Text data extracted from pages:
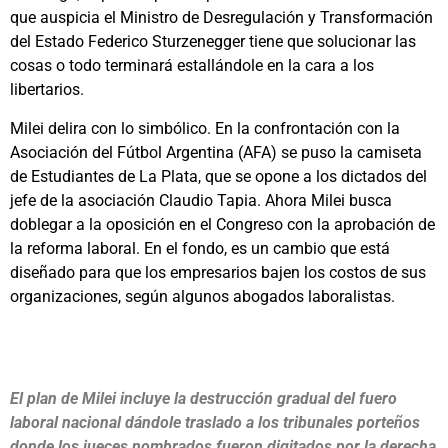
que auspicia el Ministro de Desregulación y Transformación
del Estado Federico Sturzenegger tiene que solucionar las
cosas o todo terminará estallándole en la cara a los
libertarios.
Milei delira con lo simbólico. En la confrontación con la
Asociación del Fútbol Argentina (AFA) se puso la camiseta
de Estudiantes de La Plata, que se opone a los dictados del
jefe de la asociación Claudio Tapia. Ahora Milei busca
doblegar a la oposición en el Congreso con la aprobación de
la reforma laboral. En el fondo, es un cambio que está
diseñado para que los empresarios bajen los costos de sus
organizaciones, según algunos abogados laboralistas.
El plan de Milei incluye la destrucción gradual del fuero
laboral nacional dándole traslado a los tribunales porteños
donde los jueces nombrados fueron digitados por la derecha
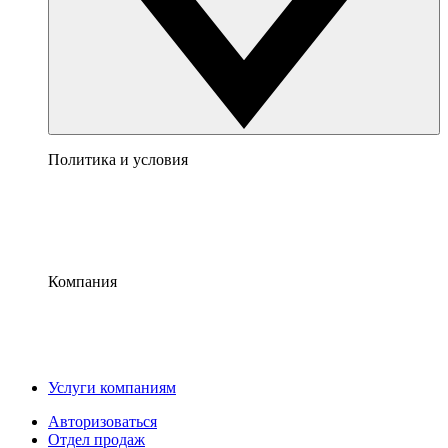
Политика и условия
Компания
Услуги компаниям
Авторизоваться
Отдел продаж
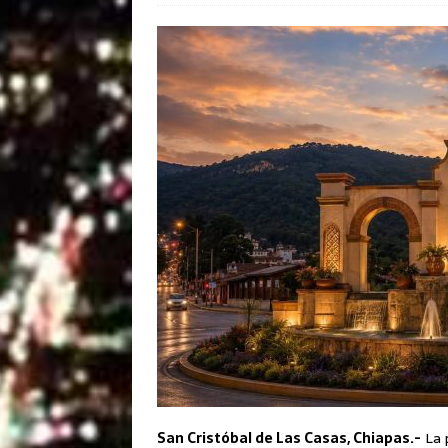
San Cristóbal de Las Casas, Chiapas.-
La p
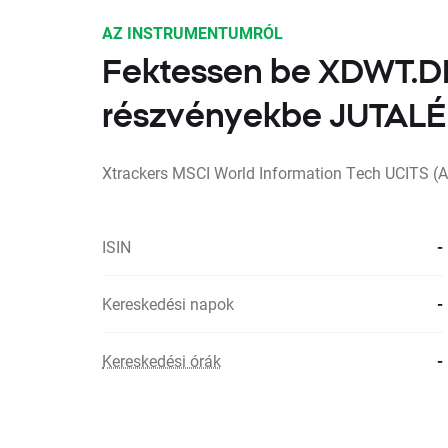
AZ INSTRUMENTUMRÓL
Fektessen be XDWT.D
részvényekbe JUTA
Xtrackers MSCI World Information Tech UCITS (
ISIN
-
Kereskedési napok
-
Kereskedési órák
-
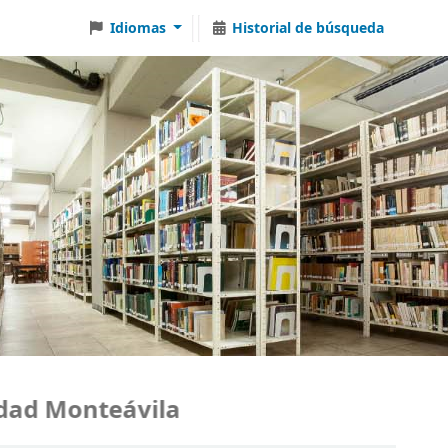
Idiomas
Historial de búsqueda
d Monteávila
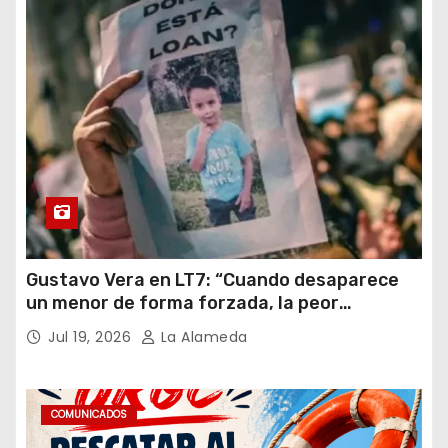
Gustavo Vera en LT7: “Cuando desaparece
un menor de forma forzada, la peor
hipótesis es trata, y así debe seguir
Jul 19, 2026
La Alameda
caratulado el caso Loan”
COMUNICADOS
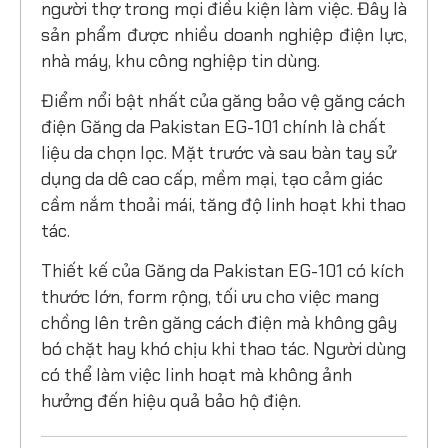
người thợ trong mọi điều kiện làm việc. Đây là
sản phẩm được nhiều doanh nghiệp điện lực,
nhà máy, khu công nghiệp tin dùng.
Điểm nổi bật nhất của găng bảo vệ găng cách
điện Găng da Pakistan EG-101 chính là chất
liệu da chọn lọc.
Mặt trước và sau bàn tay sử
dụng da dê cao cấp, mềm mại, tạo cảm giác
cầm nắm thoải mái, tăng độ linh hoạt khi thao
tác.
Thiết kế của Găng da Pakistan EG-101 có kích
thước lớn, form rộng, tối ưu cho việc mang
chồng lên trên găng cách điện mà không gây
bó chặt hay khó chịu khi thao tác. Người dùng
có thể làm việc linh hoạt mà không ảnh
hưởng đến hiệu quả bảo hộ điện.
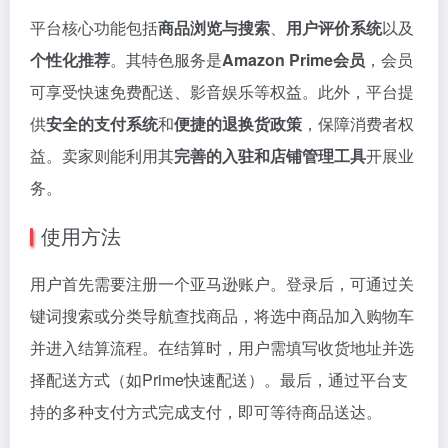
平台核心功能包括
商品浏览与搜索
、
用户评价系统
以及
个性化推荐
。其特色服务是
Amazon Prime会员
，会员
可享受快速免费配送、影音娱乐等权益。此外，平台提
供
安全的支付系统
和
便捷的退换货政策
，保障消费者权
益。卖家则能利用其
完善的入驻和店铺管理工具
开展业
务。
使用方法
用户首先需要注册一个亚马逊账户。登录后，可通过关
键词搜索或分类导航查找商品，将选中商品加入购物车
并进入结算流程。在结算时，用户需填写收货地址并选
择配送方式（如Prime快速配送）。最后，通过平台支
持的多种支付方式完成支付，即可等待商品送达。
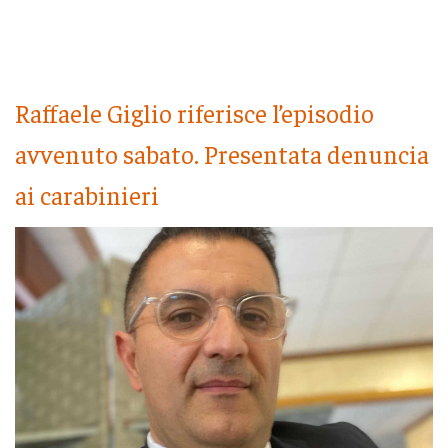
Raffaele Giglio riferisce l’episodio
avvenuto sabato. Presentata denuncia
ai carabinieri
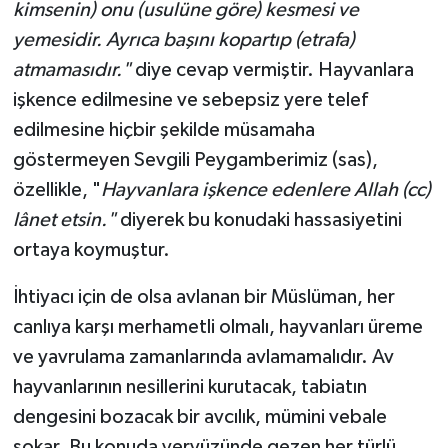
kimsenin) onu (usulüne göre) kesmesi ve
yemesidir. Ayrıca başını kopartıp (etrafa)
atmamasıdır."
diye cevap vermiştir. Hayvanlara
işkence edilmesine ve sebepsiz yere telef
edilmesine hiçbir şekilde müsamaha
göstermeyen Sevgili Peygamberimiz (sas),
özellikle, "
Hayvanlara işkence edenlere Allah (cc)
lânet etsin."
diyerek bu konudaki hassasiyetini
ortaya koymuştur.
İhtiyacı için de olsa avlanan bir Müslüman, her
canlıya karşı merhametli olmalı, hayvanları üreme
ve yavrulama zamanlarında avlamamalıdır. Av
hayvanlarının nesillerini kurutacak, tabiatın
dengesini bozacak bir avcılık, mümini vebale
sokar. Bu konuda yeryüzünde gezen her türlü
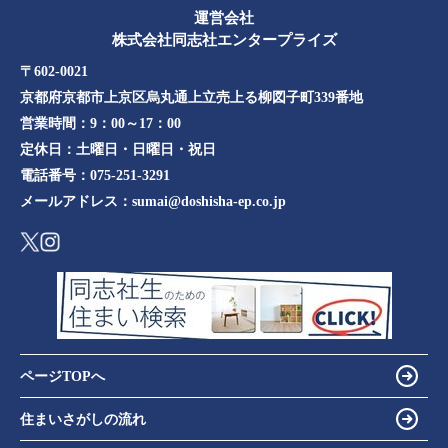
運営会社
株式会社同志社エンタープライズ
〒602-0021
京都府京都市上京区烏丸通上立売上る柳図子町339番地​​
営業時間：
9：00～17：00
定休日：
土曜日・日曜日・祝日
電話番号：
075-251-3291
メールアドレス：
sumai@doshisha-ep.co.jp
ページTOPへ
住まいさがしの流れ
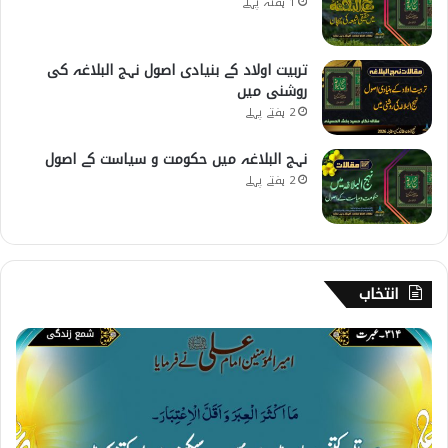
1 ہفتہ پہلے
تربیت اولاد کے بنیادی اصول نہج البلاغہ کی
روشنی میں
2 ہفتے پہلے
نہج البلاغہ میں حکومت و سیاست کے اصول
2 ہفتے پہلے
انتخاب
3
1
4
۔
ع
ب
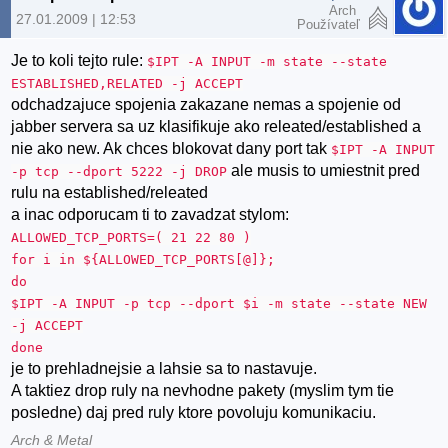
Arch
27.01.2009 | 12:53
Používateľ
Je to koli tejto rule:
$IPT -A INPUT -m state --state
ESTABLISHED,RELATED -j ACCEPT
odchadzajuce spojenia zakazane nemas a spojenie od
jabber servera sa uz klasifikuje ako releated/established a
nie ako new. Ak chces blokovat dany port tak
$IPT -A INPUT
ale musis to umiestnit pred
-p tcp --dport 5222 -j DROP
rulu na established/releated
a inac odporucam ti to zavadzat stylom:
ALLOWED_TCP_PORTS=( 21 22 80 )
for i in ${ALLOWED_TCP_PORTS[@]};
do
$IPT -A INPUT -p tcp --dport $i -m state --state NEW
-j ACCEPT
done
je to prehladnejsie a lahsie sa to nastavuje.
A taktiez drop ruly na nevhodne pakety (myslim tym tie
posledne) daj pred ruly ktore povoluju komunikaciu.
Arch & Metal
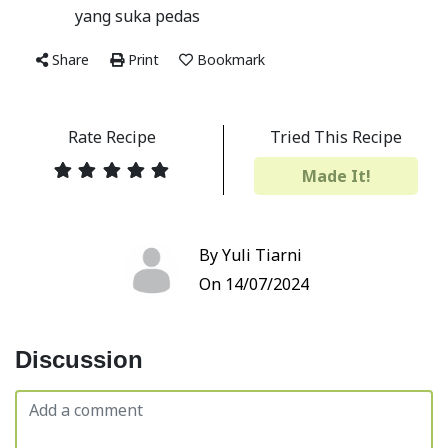
yang suka pedas
Share
Print
Bookmark
Rate Recipe
Tried This Recipe
Made It!
By Yuli Tiarni
On 14/07/2024
Discussion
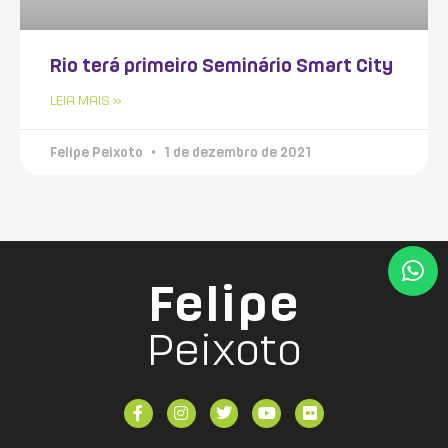
Rio terá primeiro Seminário Smart City
LEIA MAIS »
Felipe Peixoto
1 de dezembro de 2021
Felipe
Peixoto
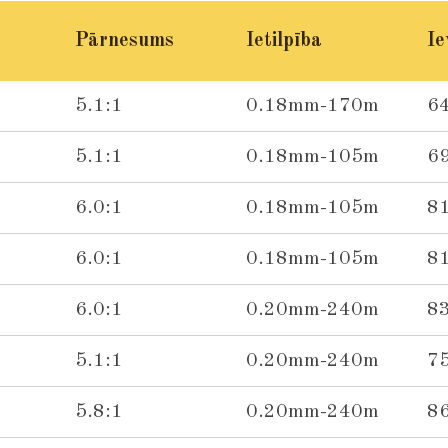
e
e
e
Pārnesums
Ietilpība
Ie
5.1:1
0.18mm-170m
6
5.1:1
0.18mm-105m
6
6.0:1
0.18mm-105m
8
6.0:1
0.18mm-105m
8
6.0:1
0.20mm-240m
8
5.1:1
0.20mm-240m
7
5.8:1
0.20mm-240m
8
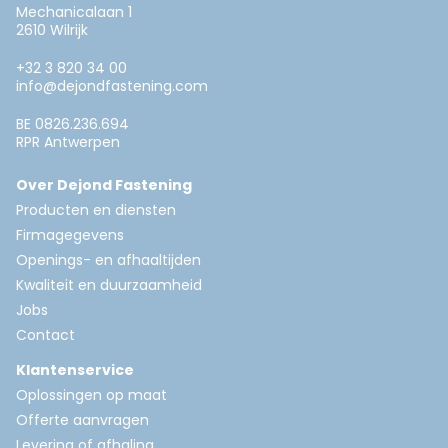
Mechanicalaan 1
2610 Wilrijk
+32 3 820 34 00
info@dejondfastening.com
BE 0826.236.694
RPR Antwerpen
Over Dejond Fastening
Producten en diensten
Firmagegevens
Openings- en afhaaltijden
Kwaliteit en duurzaamheid
Jobs
Contact
Klantenservice
Oplossingen op maat
Offerte aanvragen
Levering of afhaling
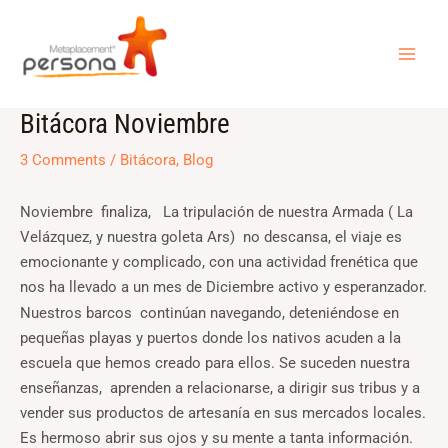
Skip
MAI
to
ME
content
Bitácora Noviembre
Post
navigation
3 Comments
/
Bitácora
,
Blog
Noviembre finaliza, La tripulación de nuestra Armada ( La
Velázquez, y nuestra goleta Ars) no descansa, el viaje es
emocionante y complicado, con una actividad frenética que
nos ha llevado a un mes de Diciembre activo y esperanzador.
Nuestros barcos continúan navegando, deteniéndose en
pequeñas playas y puertos donde los nativos acuden a la
escuela que hemos creado para ellos. Se suceden nuestra
enseñanzas, aprenden a relacionarse, a dirigir sus tribus y a
vender sus productos de artesanía en sus mercados locales.
Es hermoso abrir sus ojos y su mente a tanta información.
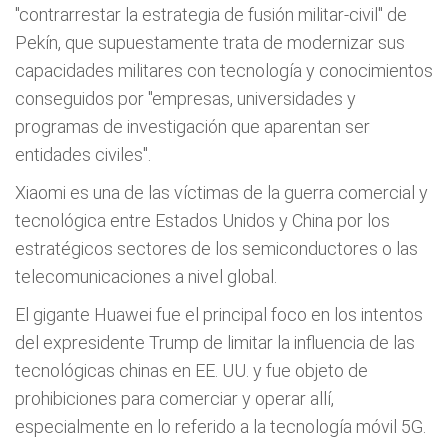
"contrarrestar la estrategia de fusión militar-civil" de
Pekín, que supuestamente trata de modernizar sus
capacidades militares con tecnología y conocimientos
conseguidos por "empresas, universidades y
programas de investigación que aparentan ser
entidades civiles".
Xiaomi es una de las víctimas de la guerra comercial y
tecnológica entre Estados Unidos y China por los
estratégicos sectores de los semiconductores o las
telecomunicaciones a nivel global.
El gigante Huawei fue el principal foco en los intentos
del expresidente Trump de limitar la influencia de las
tecnológicas chinas en EE. UU. y fue objeto de
prohibiciones para comerciar y operar allí,
especialmente en lo referido a la tecnología móvil 5G.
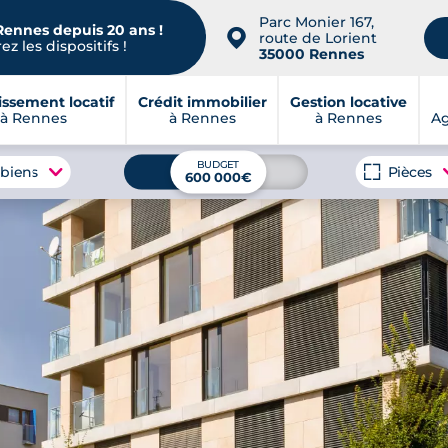
Parc Monier 167,
Rennes depuis 20 ans !
📍
route de Lorient
z les dispositifs !
35000 Rennes
issement locatif
Crédit immobilier
Gestion locative
à Rennes
à Rennes
à Rennes
A
BUDGET
 biens
Pièces
600 000€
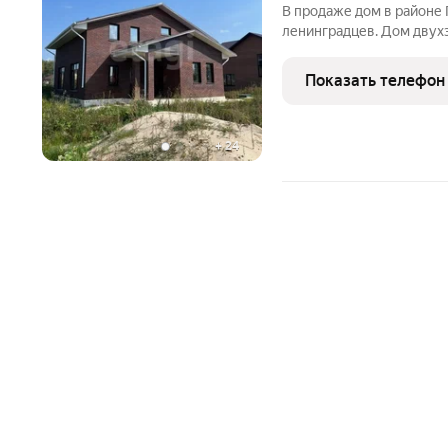
В продаже дом в районе
ленинградцев. Дом двухэ
участок 9 соток. Постро
облицован кирпичом, кр
Показать телефон
расположена большая
+
24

→ EXERCISE PROMPT
Rewrite the records above, substituting "Nantes" for every occurrence of "Rennes" and leaving all other text unchanged. Omit the pictures from your answer.

→ RESPONSE TO THE EXERCISE
que auspicia el Ministro de Desregulación y Transformación
del Estado Federico Sturzenegger tiene que solucionar las
cosas o todo terminará estallándole en la cara a los
libertarios.
Milei delira con lo simbólico. En la confrontación con la
Asociación del Fútbol Argentina (AFA) se puso la camiseta
de Estudiantes de La Plata, que se opone a los dictados del
jefe de la asociación Claudio Tapia. Ahora Milei busca
doblegar a la oposición en el Congreso con la aprobación de
la reforma laboral. En el fondo, es un cambio que está
diseñado para que los empresarios bajen los costos de sus
organizaciones, según algunos abogados laboralistas.
El plan de Milei incluye la destrucción gradual del fuero
laboral nacional dándole traslado a los tribunales porteños
donde los jueces nombrados fueron digitados por la derecha
Политика и условия
Компания
Услуги компаниям
Авторизоваться
Отдел продаж
San Cristóbal de Las Casas, Chiapas.-
La p
AZ INSTRUMENTUMRÓL
Fektessen be XDWT.D
részvényekbe JUTA
Xtrackers MSCI World Information Tech UCITS (
ISIN
-
Kereskedési napok
-
Kereskedési órák
-
Idiomas
Historial de búsqueda
d Monteávila
Gustavo Vera en LT7: “Cuando desaparece
un menor de forma forzada, la peor
hipótesis es trata, y así debe seguir
Jul 19, 2026
La Alameda
caratulado el caso Loan”
COMUNICADOS
người thợ trong mọi điều kiện làm việc. Đây là
sản phẩm được nhiều doanh nghiệp điện lực,
nhà máy, khu công nghiệp tin dùng.
Điểm nổi bật nhất của găng bảo vệ găng cách
điện Găng da Pakistan EG-101 chính là chất
liệu da chọn lọc.
Mặt trước và sau bàn tay sử
dụng da dê cao cấp, mềm mại, tạo cảm giác
cầm nắm thoải mái, tăng độ linh hoạt khi thao
tác.
Thiết kế của Găng da Pakistan EG-101 có kích
thước lớn, form rộng, tối ưu cho việc mang
chồng lên trên găng cách điện mà không gây
bó chặt hay khó chịu khi thao tác. Người dùng
có thể làm việc linh hoạt mà không ảnh
hưởng đến hiệu quả bảo hộ điện.
平台核心功能包括
商品浏览与搜索
、
用户评价系统
以及
个性化推荐
。其特色服务是
Amazon Prime会员
，会员
可享受快速免费配送、影音娱乐等权益。此外，平台提
供
安全的支付系统
和
便捷的退换货政策
，保障消费者权
益。卖家则能利用其
完善的入驻和店铺管理工具
开展业
务。
使用方法
用户首先需要注册一个亚马逊账户。登录后，可通过关
键词搜索或分类导航查找商品，将选中商品加入购物车
并进入结算流程。在结算时，用户需填写收货地址并选
择配送方式（如Prime快速配送）。最后，通过平台支
持的多种支付方式完成支付，即可等待商品送达。
Raffaele Giglio riferisce l’episodio
avvenuto sabato. Presentata denuncia
ai carabinieri
kimsenin) onu (usulüne göre) kesmesi ve
yemesidir. Ayrıca başını kopartıp (etrafa)
atmamasıdır."
diye cevap vermiştir. Hayvanlara
işkence edilmesine ve sebepsiz yere telef
edilmesine hiçbir şekilde müsamaha
göstermeyen Sevgili Peygamberimiz (sas),
özellikle, "
Hayvanlara işkence edenlere Allah (cc)
lânet etsin."
diyerek bu konudaki hassasiyetini
ortaya koymuştur.
İhtiyacı için de olsa avlanan bir Müslüman, her
canlıya karşı merhametli olmalı, hayvanları üreme
ve yavrulama zamanlarında avlamamalıdır. Av
hayvanlarının nesillerini kurutacak, tabiatın
dengesini bozacak bir avcılık, mümini vebale
sokar. Bu konuda yeryüzünde gezen her türlü
運営会社
株式会社同志社エンタープライズ
〒602-0021
京都府京都市上京区烏丸通上立売上る柳図子町339番地​​
営業時間：
9：00～17：00
定休日：
土曜日・日曜日・祝日
電話番号：
075-251-3291
メールアドレス：
sumai@doshisha-ep.co.jp
ページTOPへ
住まいさがしの流れ
1 ہفتہ پہلے
تربیت اولاد کے بنیادی اصول نہج البلاغہ کی
روشنی میں
2 ہفتے پہلے
نہج البلاغہ میں حکومت و سیاست کے اصول
2 ہفتے پہلے
انتخاب
3
1
4
۔
ع
ب
Arch
27.01.2009 | 12:53
Používateľ
Je to koli tejto rule:
$IPT -A INPUT -m state --state
ESTABLISHED,RELATED -j ACCEPT
odchadzajuce spojenia zakazane nemas a spojenie od
jabber servera sa uz klasifikuje ako releated/established a
nie ako new. Ak chces blokovat dany port tak
$IPT -A INPUT
ale musis to umiestnit pred
-p tcp --dport 5222 -j DROP
rulu na established/releated
a inac odporucam ti to zavadzat stylom:
ALLOWED_TCP_PORTS=( 21 22 80 )
for i in ${ALLOWED_TCP_PORTS[@]};
do
$IPT -A INPUT -p tcp --dport $i -m state --state NEW
-j ACCEPT
done
je to prehladnejsie a lahsie sa to nastavuje.
A taktiez drop ruly na nevhodne pakety (myslim tym tie
posledne) daj pred ruly ktore povoluju komunikaciu.
Arch & Metal
yang suka pedas
Share
Print
Bookmark
Rate Recipe
Tried This Recipe
Made It!
By Yuli Tiarni
On 14/07/2024
Discussion
Rio terá primeiro Seminário Smart City
LEIA MAIS »
Felipe Peixoto
1 de dezembro de 2021
Felipe
Peixoto
e
e
e
Pārnesums
Ietilpība
Ie
5.1:1
0.18mm-170m
6
5.1:1
0.18mm-105m
6
6.0:1
0.18mm-105m
8
6.0:1
0.18mm-105m
8
6.0:1
0.20mm-240m
8
5.1:1
0.20mm-240m
7
5.8:1
0.20mm-240m
8
Mechanicalaan 1
2610 Wilrijk
+32 3 820 34 00
info@dejondfastening.com
BE 0826.236.694
RPR Antwerpen
Over Dejond Fastening
Producten en diensten
Firmagegevens
Openings- en afhaaltijden
Kwaliteit en duurzaamheid
Jobs
Contact
Klantenservice
Oplossingen op maat
Offerte aanvragen
Levering of afhaling
Skip
MAI
to
ME
content
Bitácora Noviembre
Post
navigation
3 Comments
/
Bitácora
,
Blog
Noviembre finaliza, La tripulación de nuestra Armada ( La
Velázquez, y nuestra goleta Ars) no descansa, el viaje es
emocionante y complicado, con una actividad frenética que
nos ha llevado a un mes de Diciembre activo y esperanzador.
Nuestros barcos continúan navegando, deteniéndose en
pequeñas playas y puertos donde los nativos acuden a la
escuela que hemos creado para ellos. Se suceden nuestra
enseñanzas, aprenden a relacionarse, a dirigir sus tribus y a
vender sus productos de artesanía en sus mercados locales.
Es hermoso abrir sus ojos y su mente a tanta información.
"contrarrestar la estrategia de fusión militar-civil" de
Pekín, que supuestamente trata de modernizar sus
capacidades militares con tecnología y conocimientos
conseguidos por "empresas, universidades y
programas de investigación que aparentan ser
entidades civiles".
Xiaomi es una de las víctimas de la guerra comercial y
tecnológica entre Estados Unidos y China por los
estratégicos sectores de los semiconductores o las
telecomunicaciones a nivel global.
El gigante Huawei fue el principal foco en los intentos
del expresidente Trump de limitar la influencia de las
tecnológicas chinas en EE. UU. y fue objeto de
prohibiciones para comerciar y operar allí,
especialmente en lo referido a la tecnología móvil 5G.
Parc Monier 167,
Nantes depuis 20 ans !
📍
route de Lorient
z les dispositifs !
35000 Nantes
issement locatif
Crédit immobilier
Gestion locative
à Nantes
à Nantes
à Nantes
A
BUDGET
 biens
Pièces
600 000€
В продаже дом в районе
ленинградцев. Дом двухэ
участок 9 соток. Постро
облицован кирпичом, кр
Показать телефон
расположена большая
+
24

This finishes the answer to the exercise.